- May 3, 2022: CIS v8 now supported.
- July 28, 2021: Published.
Control Insights is the next evolutionary concept in Security Performance Management that allows you to identify gaps in your organization’s security controls. Control Insights uses automatic, intelligent analysis of the already collected externally observable telemetry to generate insights on whether your security controls appear to be performing effectively or ineffectively.
Insights are control framework agnostic and mapped against a control framework to put all the insights into context, determine the gaps, and provide guidance on what you can do to close the gaps. Control Insights are generated monthly on the last full month of observation data in order to give you a true performance overview and monitor performance over time.
- Available for certain SPM packages. Speak to your Account Manager about which packages include Control Insights.
- Available for Security Performance Management users only.
- Accessible from the Security Performance Management app only.
The Center for Internet Security (CIS) Critical Security Controls framework is currently the supported control framework mapping with two available versions:
- v8 (a.k.a. CIS 18) - Latest version. Learn more about the CIS v8 Framework.
- v7.1 (a.k.a. CIS 20) - Previous version. Learn more about the CIS v7.1 Framework.
Support for additional control frameworks in Control Insights are planned in the future.
Control Insights uses the same underlying observations data that the Bitsight Rating uses, but takes a parallel path to processing and interpreting the observations in a control and performance-focused way.

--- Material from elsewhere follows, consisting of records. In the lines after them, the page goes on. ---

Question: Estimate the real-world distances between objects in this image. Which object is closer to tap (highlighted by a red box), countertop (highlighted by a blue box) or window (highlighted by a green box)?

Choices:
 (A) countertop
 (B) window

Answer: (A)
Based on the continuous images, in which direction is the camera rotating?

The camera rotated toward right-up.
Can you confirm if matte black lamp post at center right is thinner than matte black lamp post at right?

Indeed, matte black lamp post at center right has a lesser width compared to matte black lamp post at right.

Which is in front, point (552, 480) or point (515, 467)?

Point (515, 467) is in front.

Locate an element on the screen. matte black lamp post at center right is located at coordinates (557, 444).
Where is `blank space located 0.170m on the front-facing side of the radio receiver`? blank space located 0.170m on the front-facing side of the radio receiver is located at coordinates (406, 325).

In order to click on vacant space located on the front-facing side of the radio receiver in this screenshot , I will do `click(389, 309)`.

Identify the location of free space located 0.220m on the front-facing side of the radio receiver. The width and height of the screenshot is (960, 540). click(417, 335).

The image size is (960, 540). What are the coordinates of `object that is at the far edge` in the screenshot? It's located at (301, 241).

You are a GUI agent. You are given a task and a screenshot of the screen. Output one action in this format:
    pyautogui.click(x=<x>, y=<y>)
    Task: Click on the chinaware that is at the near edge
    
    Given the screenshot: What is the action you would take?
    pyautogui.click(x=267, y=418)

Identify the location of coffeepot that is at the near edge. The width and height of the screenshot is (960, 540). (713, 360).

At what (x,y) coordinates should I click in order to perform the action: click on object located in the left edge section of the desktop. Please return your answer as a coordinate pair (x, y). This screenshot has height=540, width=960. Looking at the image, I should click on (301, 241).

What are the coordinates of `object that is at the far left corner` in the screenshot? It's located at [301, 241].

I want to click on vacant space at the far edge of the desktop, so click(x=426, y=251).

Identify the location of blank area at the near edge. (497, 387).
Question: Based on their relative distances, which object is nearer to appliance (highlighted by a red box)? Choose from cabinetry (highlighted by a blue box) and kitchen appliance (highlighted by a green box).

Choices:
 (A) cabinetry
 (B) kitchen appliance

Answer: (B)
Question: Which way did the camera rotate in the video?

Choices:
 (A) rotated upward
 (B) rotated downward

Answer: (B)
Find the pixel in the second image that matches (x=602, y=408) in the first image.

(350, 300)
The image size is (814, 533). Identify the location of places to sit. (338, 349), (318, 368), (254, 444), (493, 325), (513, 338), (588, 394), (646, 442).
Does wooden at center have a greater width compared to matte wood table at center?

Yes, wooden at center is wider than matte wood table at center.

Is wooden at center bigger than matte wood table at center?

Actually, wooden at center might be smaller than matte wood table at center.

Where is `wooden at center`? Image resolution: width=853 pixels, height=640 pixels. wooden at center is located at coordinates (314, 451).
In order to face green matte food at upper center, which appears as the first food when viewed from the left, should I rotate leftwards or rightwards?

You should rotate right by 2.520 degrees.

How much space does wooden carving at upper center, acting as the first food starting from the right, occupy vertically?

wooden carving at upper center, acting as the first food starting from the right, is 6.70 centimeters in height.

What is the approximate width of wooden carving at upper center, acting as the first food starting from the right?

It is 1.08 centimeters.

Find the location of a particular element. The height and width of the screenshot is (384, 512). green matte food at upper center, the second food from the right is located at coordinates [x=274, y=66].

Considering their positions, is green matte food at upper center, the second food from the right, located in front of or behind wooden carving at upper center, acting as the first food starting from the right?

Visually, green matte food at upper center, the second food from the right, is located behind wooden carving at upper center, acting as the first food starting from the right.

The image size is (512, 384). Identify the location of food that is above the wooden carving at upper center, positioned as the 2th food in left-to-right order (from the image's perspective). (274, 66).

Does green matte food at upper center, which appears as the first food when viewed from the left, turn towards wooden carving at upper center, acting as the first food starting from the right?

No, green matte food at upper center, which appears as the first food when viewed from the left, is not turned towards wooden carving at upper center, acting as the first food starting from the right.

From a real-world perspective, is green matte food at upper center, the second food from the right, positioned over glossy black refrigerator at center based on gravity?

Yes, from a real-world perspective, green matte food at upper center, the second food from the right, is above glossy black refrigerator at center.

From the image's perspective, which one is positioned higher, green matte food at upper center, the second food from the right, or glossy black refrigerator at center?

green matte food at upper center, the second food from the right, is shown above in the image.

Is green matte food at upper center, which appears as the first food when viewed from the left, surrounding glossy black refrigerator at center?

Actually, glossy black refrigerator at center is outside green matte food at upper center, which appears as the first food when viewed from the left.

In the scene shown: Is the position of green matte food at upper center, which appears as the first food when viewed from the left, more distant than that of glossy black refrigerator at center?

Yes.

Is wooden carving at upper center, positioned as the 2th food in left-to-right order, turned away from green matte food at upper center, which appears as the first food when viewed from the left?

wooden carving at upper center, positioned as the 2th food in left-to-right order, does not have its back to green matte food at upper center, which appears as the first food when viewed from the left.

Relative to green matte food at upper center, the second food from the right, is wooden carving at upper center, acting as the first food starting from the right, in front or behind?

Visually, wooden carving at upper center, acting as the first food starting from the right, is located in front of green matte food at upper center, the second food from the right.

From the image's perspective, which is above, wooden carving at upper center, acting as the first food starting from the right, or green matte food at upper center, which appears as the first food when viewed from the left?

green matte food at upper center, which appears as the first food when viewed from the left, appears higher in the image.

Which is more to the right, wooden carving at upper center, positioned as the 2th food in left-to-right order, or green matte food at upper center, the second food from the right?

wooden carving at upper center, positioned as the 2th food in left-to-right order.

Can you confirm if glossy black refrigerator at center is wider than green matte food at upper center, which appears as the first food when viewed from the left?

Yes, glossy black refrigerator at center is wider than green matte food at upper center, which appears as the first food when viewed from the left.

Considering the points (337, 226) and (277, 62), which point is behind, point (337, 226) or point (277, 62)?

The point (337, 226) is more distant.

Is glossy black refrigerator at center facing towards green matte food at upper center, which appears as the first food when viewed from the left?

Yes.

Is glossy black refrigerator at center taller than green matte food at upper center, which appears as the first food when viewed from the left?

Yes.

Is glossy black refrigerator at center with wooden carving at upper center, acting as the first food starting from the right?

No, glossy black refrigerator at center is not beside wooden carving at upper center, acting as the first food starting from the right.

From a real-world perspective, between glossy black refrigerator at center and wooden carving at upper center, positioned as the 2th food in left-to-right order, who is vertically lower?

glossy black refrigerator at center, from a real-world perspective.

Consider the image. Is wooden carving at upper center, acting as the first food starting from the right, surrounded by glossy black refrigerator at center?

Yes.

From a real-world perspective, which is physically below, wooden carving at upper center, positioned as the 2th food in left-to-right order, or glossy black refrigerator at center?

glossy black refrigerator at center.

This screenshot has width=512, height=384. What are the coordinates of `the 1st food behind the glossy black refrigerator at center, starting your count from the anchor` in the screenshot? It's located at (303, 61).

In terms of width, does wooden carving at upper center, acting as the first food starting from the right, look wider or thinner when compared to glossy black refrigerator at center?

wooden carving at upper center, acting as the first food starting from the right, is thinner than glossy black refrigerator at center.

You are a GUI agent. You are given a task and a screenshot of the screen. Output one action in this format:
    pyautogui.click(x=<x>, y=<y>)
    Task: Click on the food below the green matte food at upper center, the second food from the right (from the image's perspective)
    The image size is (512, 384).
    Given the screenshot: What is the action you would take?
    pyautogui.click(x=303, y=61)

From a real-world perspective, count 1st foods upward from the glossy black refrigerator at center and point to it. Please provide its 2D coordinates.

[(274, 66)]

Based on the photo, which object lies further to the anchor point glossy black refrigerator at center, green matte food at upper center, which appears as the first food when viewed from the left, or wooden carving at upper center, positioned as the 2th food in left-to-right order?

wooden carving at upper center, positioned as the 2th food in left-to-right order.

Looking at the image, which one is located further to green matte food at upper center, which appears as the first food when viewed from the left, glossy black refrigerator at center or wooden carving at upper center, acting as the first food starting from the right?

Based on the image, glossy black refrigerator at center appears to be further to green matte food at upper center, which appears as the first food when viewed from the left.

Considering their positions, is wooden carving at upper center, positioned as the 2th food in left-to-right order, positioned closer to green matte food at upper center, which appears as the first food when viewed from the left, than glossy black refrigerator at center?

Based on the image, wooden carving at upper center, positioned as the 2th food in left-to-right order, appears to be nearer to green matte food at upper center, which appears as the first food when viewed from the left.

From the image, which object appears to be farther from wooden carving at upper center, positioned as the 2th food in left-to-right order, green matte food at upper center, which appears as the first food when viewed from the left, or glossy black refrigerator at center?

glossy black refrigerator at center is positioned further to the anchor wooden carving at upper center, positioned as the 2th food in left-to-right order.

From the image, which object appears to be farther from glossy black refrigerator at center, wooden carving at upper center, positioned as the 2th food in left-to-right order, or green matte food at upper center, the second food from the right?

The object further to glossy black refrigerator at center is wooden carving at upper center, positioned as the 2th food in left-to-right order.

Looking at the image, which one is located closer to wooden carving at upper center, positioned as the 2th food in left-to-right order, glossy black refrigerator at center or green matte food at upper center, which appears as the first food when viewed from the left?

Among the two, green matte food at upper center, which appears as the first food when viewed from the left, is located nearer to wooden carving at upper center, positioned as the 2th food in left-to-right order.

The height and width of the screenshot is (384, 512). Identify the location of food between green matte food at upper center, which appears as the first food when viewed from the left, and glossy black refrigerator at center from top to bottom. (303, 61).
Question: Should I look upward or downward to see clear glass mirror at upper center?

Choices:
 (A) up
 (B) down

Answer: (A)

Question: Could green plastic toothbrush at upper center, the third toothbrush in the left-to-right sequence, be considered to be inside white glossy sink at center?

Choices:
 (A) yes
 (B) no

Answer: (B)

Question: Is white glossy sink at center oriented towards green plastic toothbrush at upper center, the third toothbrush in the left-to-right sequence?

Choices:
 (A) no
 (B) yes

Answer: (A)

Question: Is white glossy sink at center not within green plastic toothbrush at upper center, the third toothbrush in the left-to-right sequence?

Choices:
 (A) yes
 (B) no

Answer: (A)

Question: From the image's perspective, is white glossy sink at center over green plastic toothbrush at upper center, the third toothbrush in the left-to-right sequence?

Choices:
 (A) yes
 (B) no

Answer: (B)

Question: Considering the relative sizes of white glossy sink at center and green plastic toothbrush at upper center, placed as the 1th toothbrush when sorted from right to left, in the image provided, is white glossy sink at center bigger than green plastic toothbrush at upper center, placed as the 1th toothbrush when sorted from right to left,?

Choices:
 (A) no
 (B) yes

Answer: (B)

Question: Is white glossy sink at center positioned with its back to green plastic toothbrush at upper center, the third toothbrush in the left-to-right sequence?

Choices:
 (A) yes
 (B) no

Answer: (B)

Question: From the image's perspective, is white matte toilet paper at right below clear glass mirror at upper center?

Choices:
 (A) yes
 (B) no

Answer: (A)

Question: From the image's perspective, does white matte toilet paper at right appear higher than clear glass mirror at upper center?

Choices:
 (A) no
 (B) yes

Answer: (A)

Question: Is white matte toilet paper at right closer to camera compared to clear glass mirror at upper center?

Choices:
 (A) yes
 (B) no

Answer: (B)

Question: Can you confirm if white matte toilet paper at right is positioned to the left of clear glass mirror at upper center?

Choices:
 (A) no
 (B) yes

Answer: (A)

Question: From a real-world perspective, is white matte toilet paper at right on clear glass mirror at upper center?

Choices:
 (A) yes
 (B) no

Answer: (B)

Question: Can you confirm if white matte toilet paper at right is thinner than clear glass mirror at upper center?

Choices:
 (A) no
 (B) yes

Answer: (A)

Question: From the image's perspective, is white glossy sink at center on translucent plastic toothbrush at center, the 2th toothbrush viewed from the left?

- Control Insights does not directly impact or influence Bitsight Security Ratings.
- Control Insights are only visible to your own organization at this time; third party companies will not see your Control Insights report. This will change in the future.
- User-Submitted evaluations & comments are currently private-only and are not shown to third parties.
How It Works
Low-level observations are analyzed and translated through the following 4-part process into insights and control evaluations about the observed effectiveness of security controls.
Control Insights evaluates the control performance on a monthly basis, using the previous full month of data. This enables seeing the overall performance of your organization for a month, and high-level performance and consistency over time.
Control Insights provides a 6-month history out of the box. Control Insights does not require any input to run.
1 – Observations
Control Insights uses the same externally observed observation data we already collect to analyze for key properties that can be used to tell a bigger picture story about what is occurring and why. These observations provide evidence to then derive insights.
Through observation of malware events known to be specific to mobile devices, we are able to make an objective observation that a mobile device has been infected with malware in a given organization’s network.
2 – Bitsight Insight & Insight Assessment
The insight is an interpretation of observations that infers whether a common security control or best practice process appears to be performing effectively or not. Insights have a result that is either positive or negative, providing a description of what specific control seems to be either effective or ineffective and why.
Insights assessment results are then used by the control evaluation to determine whether a Control seems to be acceptable or needs improvement. An insight will not be triggered if there are not enough or any observations the insight needs to make an inference.
Insights are control framework agnostic and designed by Bitsight security experts based on observed cybersecurity best practices and benchmarks across aggregated observation data.
If an organization has a number of network devices, such as printers and routers, with administrative interfaces exposed to the Internet, an insight can be made that the organization may not have an effective process to manage and configure these devices securely.
The opposite insight can also be made, suggesting that an organization may have an effective control in place if there are no exposed administrative interfaces observed or any observed are securely configured.
3 – Control Mapping & Evaluation
In order to interpret them within a specific model, insights are mapped to a control framework. This allows us to assess an organization’s effectiveness in implementing a specific framework control. A single insight may be mapped onto multiple different control frameworks.
Control Insights currently supports the CIS Controls v8 and v7.1 framework, but more frameworks will be added in the future.
Each control is evaluated as a whole every month based on the positive or negative insights for the control. Each control is evaluated as:
- Acceptable: The control is evidently working. There is at least 1 positive insight and 0 negative insights in the control for the month.
- Needs Improvement: The control may not be working effectively from what evidence can be seen. There is at least 1 negative insight in the control for the month.
- Not Enough Data: There are no positive or negative insights for the month, there was not enough data to make a relevant insight. They primarily focus on internal data or other data that cannot be covered, but are still presented in the Bitsight platform to provide full context.
4 – User-Submitted Evaluation & Comments
Every month, Control Insights will generate insights and an evaluation for each control based on the gathered data. But to enable you to document your own perspective and additional context on each control, there is the ability to add a user-submitted evaluation and comment. This evaluation and comment are per-control and are private to your organization.
Once submitted, the user-submitted evaluation will show first in the control card and will persist until deleted, so you don’t have to update it monthly.